6. Can you share some compatible applications that have clinical diagnostics potential?

As I mentioned, there is increasing interest in 5hmC, and we’ve really just begun to scratch the surface. There haven’t been robust methods to look at 5hmC. I think the first step is that people are going to use this method, explore hmC distribution in their samples of interest and identify what is clinically actionable. To that end we’ve developed this method to be compatible with low inputs, as well as different clinically relevant sample types such as cell free DNA (cfDNA). Our approach has been to enable the scientific community to reliably process samples with the types of constraints they would be operating under for diagnostics development.

 

7. Are researchers also decoding 5hmC in non-mammalian models?

Most of the non-human work has been in mouse and increasingly people are starting to explore different organisms. It’s just as critical in these cases to have a robust solution. That’s a force that will drive this research area forward.

 

8. What do you anticipate the impact of this method could be?

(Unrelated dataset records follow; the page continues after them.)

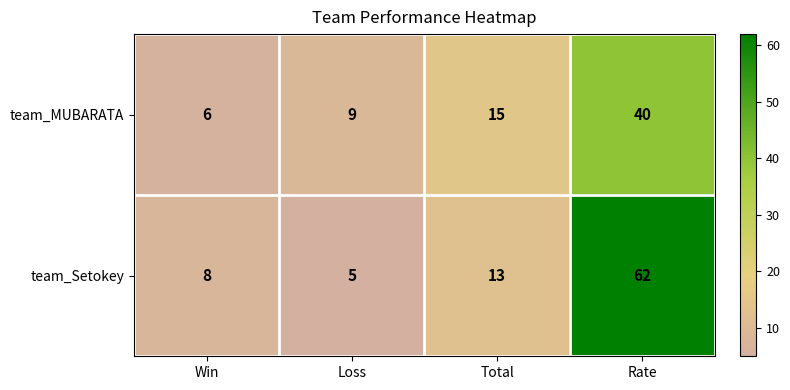

Reading left to right, what are all the values shown in this chart?

team_MUBARATA: Win=6	Loss=9	Total=15	Rate=40
team_Setokey: Win=8	Loss=5	Total=13	Rate=62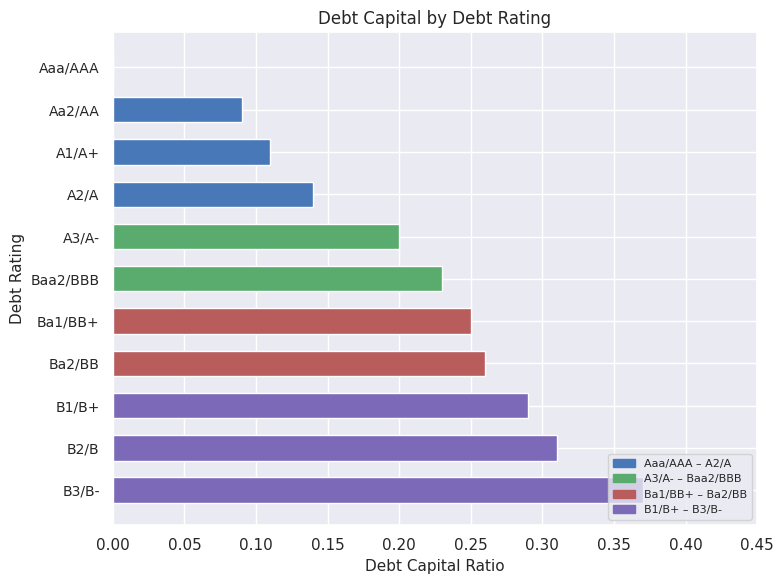

Is it true that the value at A3/A- is 0.2?

True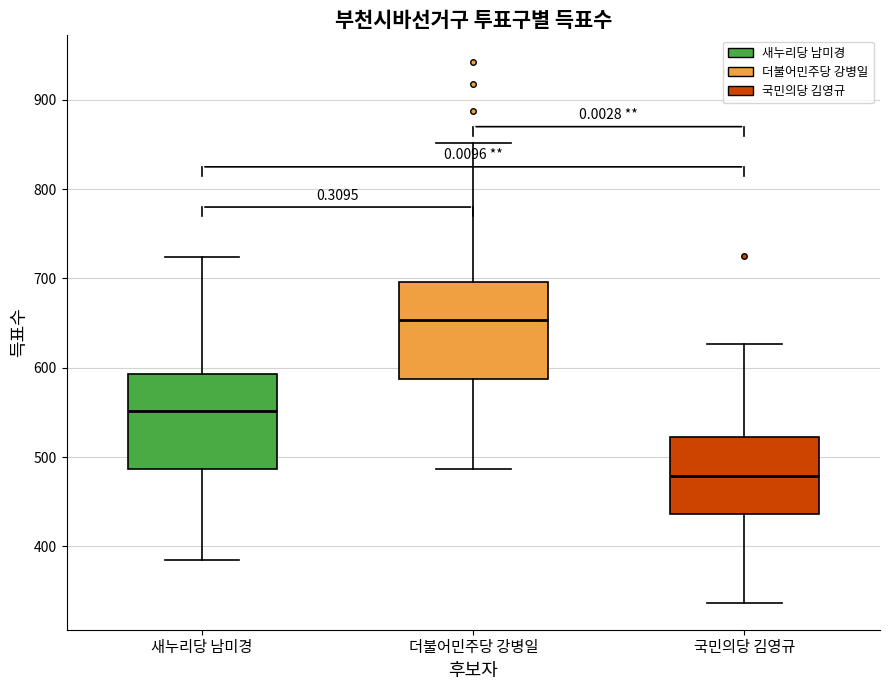

Reading left to right, transcribe this box plot: for each box, give where its median line is, the range the box spans, and where its two whiskers end, as read against the y-axis. The values are not printed on the chart, so give them approximately, as read against the axis.

새누리당 남미경: median 550, box 490 to 590, whiskers 390 to 720
더불어민주당 강병일: median 650, box 590 to 700, whiskers 490 to 850
국민의당 김영규: median 480, box 440 to 520, whiskers 340 to 630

Investigators have all this interesting data from EM-seq and bisulfite sequencing that contains a composite of methylated cytosine and hydroxymethylated cytosine from so many sample types. In some cases, it may be that a proportion of that might be hmC that wasn't appreciated before because you couldn’t differentiate it. Not only is this a very interesting new data type, but by leveraging all the benefits of the enzymatic conversion process, with respect to yields and data quality, it offers a clearer view on 5hmC.

As a scientist, it's been fun to be involved in the development of this technique, because I've learned so much about 5hmC myself, which is something that the research community itself is still trying to understand.